そしてまた、そもそも想田監督を入れてこの映画の撮影を許したこと自体、最初から彼自身も選挙をイベントとして捉えていた証拠ではないでしょうか。
想田監督はほとんど言葉を発することなく、選挙というものを記録し尽くしました。価値ある仕事を成し遂げたと言えましょう。
2010.11.03
さて追記の2011年4月1日。
3月の大地震と原発事故で今後の日本は大きく様変わりすることが確定したわけですが、この時期に山内氏は再び出馬の表明をされました。
脱原発とともに市民目線の政策を掲げ、前回の小泉路線、自民党路線とは決別する宣言をされています。
さらに追記の2012年年末。
選挙です。馬鹿馬鹿しいほどの選挙が今現在行われています。
日本の終焉を決定づけた2006年(2005年だっけか?)のあの選挙の続きです。
テポドンが流行語と化していたあの頃からのシナリオの続きをしゃーしゃーとやろうとしているボケカスどももおります。このチャンスのために貧困率を上げナショナリズムを煽り異端排除と歪な正義感の拡散をじわじわ行ってきた。甲斐があったな、などと褒めている場合ではありません。
原発事故の対応といい何もかも「なぜ」と思うような非道な政治が行われておりますが、なぜ「なぜ」と思うかと言えば、それは「人間にとってよくないから」です。「なぜこんな間違った政治が行われているのか」と思う人は、人の命や暮らしが一番大事で、政治の仕事はそれを守ることであると思っているからです。
でも当の政治家は違います。なぜなら国民に人権など認めていないからです。このことはこれまでの戦中・戦後・最近の政治を見ていれば感じ取れます。

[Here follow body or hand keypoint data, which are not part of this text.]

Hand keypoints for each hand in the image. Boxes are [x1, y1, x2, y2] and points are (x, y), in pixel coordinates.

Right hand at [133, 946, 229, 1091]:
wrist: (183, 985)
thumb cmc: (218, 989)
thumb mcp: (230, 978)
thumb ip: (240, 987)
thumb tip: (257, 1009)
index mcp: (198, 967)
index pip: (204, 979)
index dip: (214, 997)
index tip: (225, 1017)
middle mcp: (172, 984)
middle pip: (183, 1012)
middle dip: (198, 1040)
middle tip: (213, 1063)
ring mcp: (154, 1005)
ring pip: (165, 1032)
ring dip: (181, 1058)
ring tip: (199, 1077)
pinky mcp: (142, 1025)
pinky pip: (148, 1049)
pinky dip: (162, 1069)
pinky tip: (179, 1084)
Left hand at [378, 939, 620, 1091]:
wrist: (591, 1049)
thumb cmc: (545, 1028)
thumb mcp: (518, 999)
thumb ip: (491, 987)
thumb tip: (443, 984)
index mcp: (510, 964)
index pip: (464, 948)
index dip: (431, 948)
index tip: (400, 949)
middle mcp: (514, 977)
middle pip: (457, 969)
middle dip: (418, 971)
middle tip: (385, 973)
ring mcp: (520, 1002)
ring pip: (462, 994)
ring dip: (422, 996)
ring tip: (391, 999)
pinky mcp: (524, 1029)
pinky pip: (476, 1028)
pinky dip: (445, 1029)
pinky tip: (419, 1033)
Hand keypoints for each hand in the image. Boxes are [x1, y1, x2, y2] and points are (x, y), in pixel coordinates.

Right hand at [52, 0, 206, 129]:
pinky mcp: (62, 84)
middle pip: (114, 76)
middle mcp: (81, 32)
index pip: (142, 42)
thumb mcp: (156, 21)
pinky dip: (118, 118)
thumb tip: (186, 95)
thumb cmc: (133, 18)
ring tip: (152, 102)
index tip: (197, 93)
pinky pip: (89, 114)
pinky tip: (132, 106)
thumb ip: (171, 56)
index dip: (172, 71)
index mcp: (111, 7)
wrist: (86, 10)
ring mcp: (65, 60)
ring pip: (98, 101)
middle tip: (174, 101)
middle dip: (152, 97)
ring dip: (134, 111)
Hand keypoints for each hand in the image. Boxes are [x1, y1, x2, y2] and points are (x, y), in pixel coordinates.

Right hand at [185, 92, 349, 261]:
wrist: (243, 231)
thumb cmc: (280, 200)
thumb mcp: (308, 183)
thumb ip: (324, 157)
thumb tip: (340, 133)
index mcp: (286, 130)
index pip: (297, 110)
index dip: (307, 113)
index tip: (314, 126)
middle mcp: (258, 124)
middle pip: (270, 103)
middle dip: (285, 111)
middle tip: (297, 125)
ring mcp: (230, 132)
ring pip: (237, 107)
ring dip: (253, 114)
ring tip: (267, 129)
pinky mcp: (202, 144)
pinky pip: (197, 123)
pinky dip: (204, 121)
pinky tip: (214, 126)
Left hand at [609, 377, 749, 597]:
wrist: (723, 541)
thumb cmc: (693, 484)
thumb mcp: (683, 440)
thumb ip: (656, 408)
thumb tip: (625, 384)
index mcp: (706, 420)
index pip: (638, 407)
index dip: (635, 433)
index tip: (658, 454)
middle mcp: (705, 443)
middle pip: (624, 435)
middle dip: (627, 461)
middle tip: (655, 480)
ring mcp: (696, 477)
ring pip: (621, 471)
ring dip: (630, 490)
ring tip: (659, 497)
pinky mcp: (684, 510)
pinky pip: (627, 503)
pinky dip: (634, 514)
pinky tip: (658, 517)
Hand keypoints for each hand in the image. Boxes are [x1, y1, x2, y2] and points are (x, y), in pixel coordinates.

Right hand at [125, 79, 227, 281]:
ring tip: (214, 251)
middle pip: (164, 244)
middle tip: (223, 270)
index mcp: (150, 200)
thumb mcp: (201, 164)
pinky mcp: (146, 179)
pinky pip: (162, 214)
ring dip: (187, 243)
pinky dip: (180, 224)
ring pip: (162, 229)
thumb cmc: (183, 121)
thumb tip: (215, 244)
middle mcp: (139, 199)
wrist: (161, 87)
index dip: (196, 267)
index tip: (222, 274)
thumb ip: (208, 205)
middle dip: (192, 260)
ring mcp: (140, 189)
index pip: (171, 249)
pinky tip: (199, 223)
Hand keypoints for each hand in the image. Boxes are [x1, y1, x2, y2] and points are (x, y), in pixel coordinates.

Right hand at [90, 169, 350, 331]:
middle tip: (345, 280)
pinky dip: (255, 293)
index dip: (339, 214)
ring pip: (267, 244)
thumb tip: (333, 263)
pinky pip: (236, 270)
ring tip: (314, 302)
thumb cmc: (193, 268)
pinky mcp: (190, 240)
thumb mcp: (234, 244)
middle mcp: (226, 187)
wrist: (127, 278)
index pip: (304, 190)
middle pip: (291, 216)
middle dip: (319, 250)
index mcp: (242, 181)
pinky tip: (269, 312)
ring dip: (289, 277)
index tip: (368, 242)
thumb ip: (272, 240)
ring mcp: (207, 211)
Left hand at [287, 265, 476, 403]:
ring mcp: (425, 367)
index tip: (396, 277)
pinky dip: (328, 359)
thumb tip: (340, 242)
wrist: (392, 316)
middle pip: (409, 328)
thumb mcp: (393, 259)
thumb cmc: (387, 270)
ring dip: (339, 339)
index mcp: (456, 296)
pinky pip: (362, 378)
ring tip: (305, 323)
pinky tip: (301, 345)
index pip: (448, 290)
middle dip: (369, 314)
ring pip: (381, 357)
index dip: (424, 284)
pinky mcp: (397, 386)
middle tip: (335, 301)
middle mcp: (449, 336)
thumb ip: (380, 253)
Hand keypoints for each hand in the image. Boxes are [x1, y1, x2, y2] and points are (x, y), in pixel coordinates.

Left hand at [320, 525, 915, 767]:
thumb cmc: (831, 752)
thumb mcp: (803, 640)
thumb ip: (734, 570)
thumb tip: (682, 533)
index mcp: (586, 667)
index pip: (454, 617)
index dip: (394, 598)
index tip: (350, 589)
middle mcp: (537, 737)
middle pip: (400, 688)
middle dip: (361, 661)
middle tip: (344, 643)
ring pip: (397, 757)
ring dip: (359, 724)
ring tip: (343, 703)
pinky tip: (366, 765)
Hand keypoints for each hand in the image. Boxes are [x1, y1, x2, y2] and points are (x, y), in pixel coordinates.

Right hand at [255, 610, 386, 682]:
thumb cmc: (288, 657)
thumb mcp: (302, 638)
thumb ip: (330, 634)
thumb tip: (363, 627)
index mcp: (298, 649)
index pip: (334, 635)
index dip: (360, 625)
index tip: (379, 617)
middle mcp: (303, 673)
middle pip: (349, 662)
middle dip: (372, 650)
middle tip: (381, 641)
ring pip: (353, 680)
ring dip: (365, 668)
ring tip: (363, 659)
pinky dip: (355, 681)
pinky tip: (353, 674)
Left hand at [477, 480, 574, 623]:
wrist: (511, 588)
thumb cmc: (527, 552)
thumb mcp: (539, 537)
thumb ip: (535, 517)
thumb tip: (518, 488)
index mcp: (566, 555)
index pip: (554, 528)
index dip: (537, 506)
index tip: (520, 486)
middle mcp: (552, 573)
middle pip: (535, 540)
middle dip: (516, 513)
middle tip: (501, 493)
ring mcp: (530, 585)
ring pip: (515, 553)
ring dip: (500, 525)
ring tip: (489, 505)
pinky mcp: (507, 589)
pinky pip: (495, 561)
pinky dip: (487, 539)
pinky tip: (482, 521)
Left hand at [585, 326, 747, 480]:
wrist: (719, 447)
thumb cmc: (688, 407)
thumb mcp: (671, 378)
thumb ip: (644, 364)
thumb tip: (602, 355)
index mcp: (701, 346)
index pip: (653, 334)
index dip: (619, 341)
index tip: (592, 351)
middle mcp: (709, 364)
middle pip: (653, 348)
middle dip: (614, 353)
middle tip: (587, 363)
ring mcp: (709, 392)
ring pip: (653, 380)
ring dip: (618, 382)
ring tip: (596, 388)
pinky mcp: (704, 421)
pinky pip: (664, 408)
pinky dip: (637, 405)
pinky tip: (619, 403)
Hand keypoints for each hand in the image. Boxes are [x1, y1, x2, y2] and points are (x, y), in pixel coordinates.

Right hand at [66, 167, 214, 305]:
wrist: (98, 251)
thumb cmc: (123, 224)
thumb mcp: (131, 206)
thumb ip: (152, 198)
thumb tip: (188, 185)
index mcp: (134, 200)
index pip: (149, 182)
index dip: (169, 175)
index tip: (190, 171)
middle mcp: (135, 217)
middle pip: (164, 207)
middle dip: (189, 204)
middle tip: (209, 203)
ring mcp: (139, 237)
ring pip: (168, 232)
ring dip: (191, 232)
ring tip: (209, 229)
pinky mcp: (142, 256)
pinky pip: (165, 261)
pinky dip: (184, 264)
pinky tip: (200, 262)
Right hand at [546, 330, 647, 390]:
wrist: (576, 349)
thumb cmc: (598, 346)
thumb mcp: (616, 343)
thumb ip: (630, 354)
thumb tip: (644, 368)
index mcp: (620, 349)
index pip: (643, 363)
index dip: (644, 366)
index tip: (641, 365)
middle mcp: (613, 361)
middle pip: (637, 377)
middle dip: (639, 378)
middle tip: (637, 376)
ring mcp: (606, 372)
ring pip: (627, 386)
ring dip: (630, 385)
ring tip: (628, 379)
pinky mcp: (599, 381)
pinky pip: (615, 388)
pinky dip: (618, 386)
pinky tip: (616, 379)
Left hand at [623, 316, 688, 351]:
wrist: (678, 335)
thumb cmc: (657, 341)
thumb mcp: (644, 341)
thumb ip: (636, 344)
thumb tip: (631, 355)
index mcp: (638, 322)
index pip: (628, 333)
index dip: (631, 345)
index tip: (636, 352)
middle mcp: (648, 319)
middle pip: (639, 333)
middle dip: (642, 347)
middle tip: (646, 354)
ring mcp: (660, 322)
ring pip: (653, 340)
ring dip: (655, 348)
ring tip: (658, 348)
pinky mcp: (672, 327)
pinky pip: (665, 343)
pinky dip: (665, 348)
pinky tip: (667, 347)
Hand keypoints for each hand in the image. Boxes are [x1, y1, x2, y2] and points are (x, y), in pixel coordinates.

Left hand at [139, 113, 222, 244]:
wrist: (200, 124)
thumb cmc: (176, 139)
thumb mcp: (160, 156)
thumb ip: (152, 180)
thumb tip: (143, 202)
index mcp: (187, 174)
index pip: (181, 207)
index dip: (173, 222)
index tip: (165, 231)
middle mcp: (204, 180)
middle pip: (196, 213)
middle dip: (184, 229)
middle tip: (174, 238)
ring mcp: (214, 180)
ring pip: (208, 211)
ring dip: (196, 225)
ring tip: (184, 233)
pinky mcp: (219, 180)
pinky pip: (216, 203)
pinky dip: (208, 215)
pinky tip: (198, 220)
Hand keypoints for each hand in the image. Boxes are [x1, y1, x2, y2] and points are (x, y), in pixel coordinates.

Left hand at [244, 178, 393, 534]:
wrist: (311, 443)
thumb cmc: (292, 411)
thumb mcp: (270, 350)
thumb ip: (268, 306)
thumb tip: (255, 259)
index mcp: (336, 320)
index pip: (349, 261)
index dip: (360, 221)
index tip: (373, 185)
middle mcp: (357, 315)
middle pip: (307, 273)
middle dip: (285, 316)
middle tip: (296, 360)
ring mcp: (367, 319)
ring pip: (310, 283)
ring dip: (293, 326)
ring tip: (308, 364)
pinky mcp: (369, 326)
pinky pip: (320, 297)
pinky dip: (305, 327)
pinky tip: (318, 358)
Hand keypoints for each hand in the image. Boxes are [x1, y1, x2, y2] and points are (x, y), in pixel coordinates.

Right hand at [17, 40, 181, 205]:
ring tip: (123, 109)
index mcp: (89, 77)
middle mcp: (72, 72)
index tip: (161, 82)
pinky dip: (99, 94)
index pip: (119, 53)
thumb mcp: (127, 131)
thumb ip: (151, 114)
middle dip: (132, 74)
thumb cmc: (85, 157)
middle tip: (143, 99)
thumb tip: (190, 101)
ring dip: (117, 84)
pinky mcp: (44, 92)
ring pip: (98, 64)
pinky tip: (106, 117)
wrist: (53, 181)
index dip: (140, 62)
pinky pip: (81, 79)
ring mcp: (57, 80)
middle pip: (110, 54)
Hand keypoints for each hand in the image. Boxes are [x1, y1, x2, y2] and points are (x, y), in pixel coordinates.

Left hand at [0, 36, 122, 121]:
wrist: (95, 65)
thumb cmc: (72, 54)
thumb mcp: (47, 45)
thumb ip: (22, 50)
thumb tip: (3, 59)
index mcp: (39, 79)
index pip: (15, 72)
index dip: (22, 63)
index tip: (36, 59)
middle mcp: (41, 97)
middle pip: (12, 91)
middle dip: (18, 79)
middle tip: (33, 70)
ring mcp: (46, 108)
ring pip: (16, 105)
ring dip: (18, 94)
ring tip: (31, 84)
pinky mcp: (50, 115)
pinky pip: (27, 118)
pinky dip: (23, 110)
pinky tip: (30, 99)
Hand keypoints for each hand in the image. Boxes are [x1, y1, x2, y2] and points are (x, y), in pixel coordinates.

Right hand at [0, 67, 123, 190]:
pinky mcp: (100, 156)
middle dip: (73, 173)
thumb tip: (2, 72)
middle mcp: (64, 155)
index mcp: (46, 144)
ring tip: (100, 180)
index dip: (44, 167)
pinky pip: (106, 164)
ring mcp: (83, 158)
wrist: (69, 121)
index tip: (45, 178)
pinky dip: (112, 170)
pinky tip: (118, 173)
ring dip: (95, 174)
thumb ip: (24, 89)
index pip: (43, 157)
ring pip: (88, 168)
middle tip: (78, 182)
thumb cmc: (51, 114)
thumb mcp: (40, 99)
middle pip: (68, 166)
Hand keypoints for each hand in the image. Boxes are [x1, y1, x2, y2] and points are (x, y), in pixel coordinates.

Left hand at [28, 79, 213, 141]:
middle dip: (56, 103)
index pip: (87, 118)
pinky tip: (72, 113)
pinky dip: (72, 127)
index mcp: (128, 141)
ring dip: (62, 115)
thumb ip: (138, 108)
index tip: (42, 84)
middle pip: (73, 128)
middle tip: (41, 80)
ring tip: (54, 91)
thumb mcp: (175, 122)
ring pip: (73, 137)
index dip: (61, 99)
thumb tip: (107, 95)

人権なんかないとなれば、国民のために政治をしなくて当然、国民殺しや放射能拡散など何ら問題ないと、そういうわけなんですね。つまり根本的な問題です。「なぜ政府は間違ったことをするのだろう、あほなのか」と思うのは、政府が国民に対して正しいことをしようとしているはずだという甘い考えに基づいています。
自民党は憲法を放棄するために必死です。憲法は政治を縛るものですが、国民を縛るもの、つまり法律と同等のものに変えてしまえという悲願達成に向けて絶賛頑張り中です。こんな連中を国会に送り込んではいけません。
今回の選挙の争点は、原発、TPP、消費税ですが、ここに来て憲法来ました。
原発も消費税もすべて「人間の生きる権利と価値」が根底にあって初めて政策を競えます。国民の命や人の生きる権利に価値を見いだしていない人間がどういう政策を取るか、ご覧の通り酷い有様となります。
「政策が間違ってる」のではなく「基本の思想が違う」のですね。奴らにとっては正しいことをしているというわけですね。こりゃ困ったことになってきましたよ。と。